Berdasarkan jumlah aduan yang diterima Komnas HAM, terdapat puluhan kasus serangan dan ancaman terhadap para pembela HAM pada periode 2015-2019. Bentuk serangan dan ancaman itu, antara lain, kriminalisasi, perusakan, pembubaran kegiatan, pengusiran, pembakaran, dan kekerasan yang berakibat kematian.
Sementara Lembaga Studi dan Advokasi Masyarakat (Elsam) juga mencatat, pada 2019 terdapat 127 individu dan 50 kelompok pembela HAM sektor lingkungan yang menjadi korban kekerasan.
Anggota Komisi III DPR Fraksi PPP, Arsul Sani, mengatakan, perlindungan bagi pembela HAM sektor lingkungan hidup memang belum komprehensif. Oleh karena itu, dibutuhkan sejumlah strategi agar pembela HAM sektor lingkungan mendapatkan perlindungan yang maksimal.
Strategi pertama yang dapat dilakukan ialah dengan mengubah UU Nomor 39 Tahun 1999 tentang HAM dan menambahkan ketentuan tersebut di dalam bab khusus. Saat ini, RUU tentang Perubahan atas UU Hak Asasi Manusia menjadi salah satu usul pemerintah untuk masuk ke dalam Program Legislasi Nasional 2020-2024.
Strategi kedua adalah dengan mengubah UU No 32/2009, khususnya ketentuan Pasal 66. Sementara strategi ketiga dapat dilakukan dengan memasukkan ketentuan perlindungan bagi pembela HAM sektor lingkungan ke dalam RUU Komisi Nasional Perlindungan Lingkungan Hidup.
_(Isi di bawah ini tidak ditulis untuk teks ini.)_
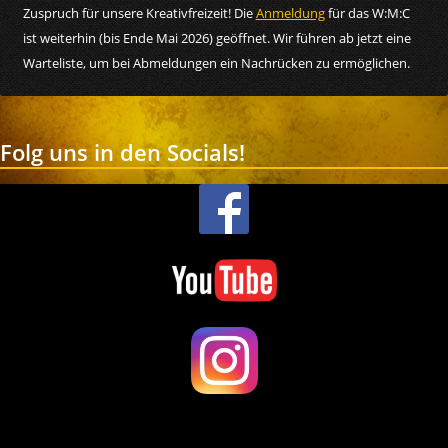
Zuspruch für unsere Kreativfreizeit! Die
Anmeldung
für das W:M:C
ist weiterhin (bis Ende Mai 2026) geöffnet. Wir führen ab jetzt eine
Warteliste, um bei Abmeldungen ein Nachrücken zu ermöglichen.
Folg uns in den Socials!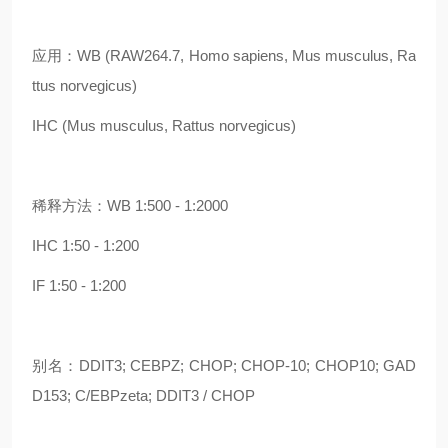
应用：WB (RAW264.7, Homo sapiens, Mus musculus, Ra
ttus norvegicus)
IHC (Mus musculus, Rattus norvegicus)
稀释方法：WB 1:500 - 1:2000
IHC 1:50 - 1:200
IF 1:50 - 1:200
别名：DDIT3; CEBPZ; CHOP; CHOP-10; CHOP10; GAD
D153; C/EBPzeta; DDIT3 / CHOP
Tenaga Ahli Utama Kedeputian V Kantor Staf Presiden, Theo Litaay, menegaskan, perlindungan terhadap pembela HAM tetap menjadi agenda dan prioritas pemerintahan Presiden Joko Widodo pada periode kedua. Pemerintah juga memahami HAM dalam arti yang lebih komprehensif, baik hak sipil dan politik maupun hak ekonomi, sosial, dan budaya.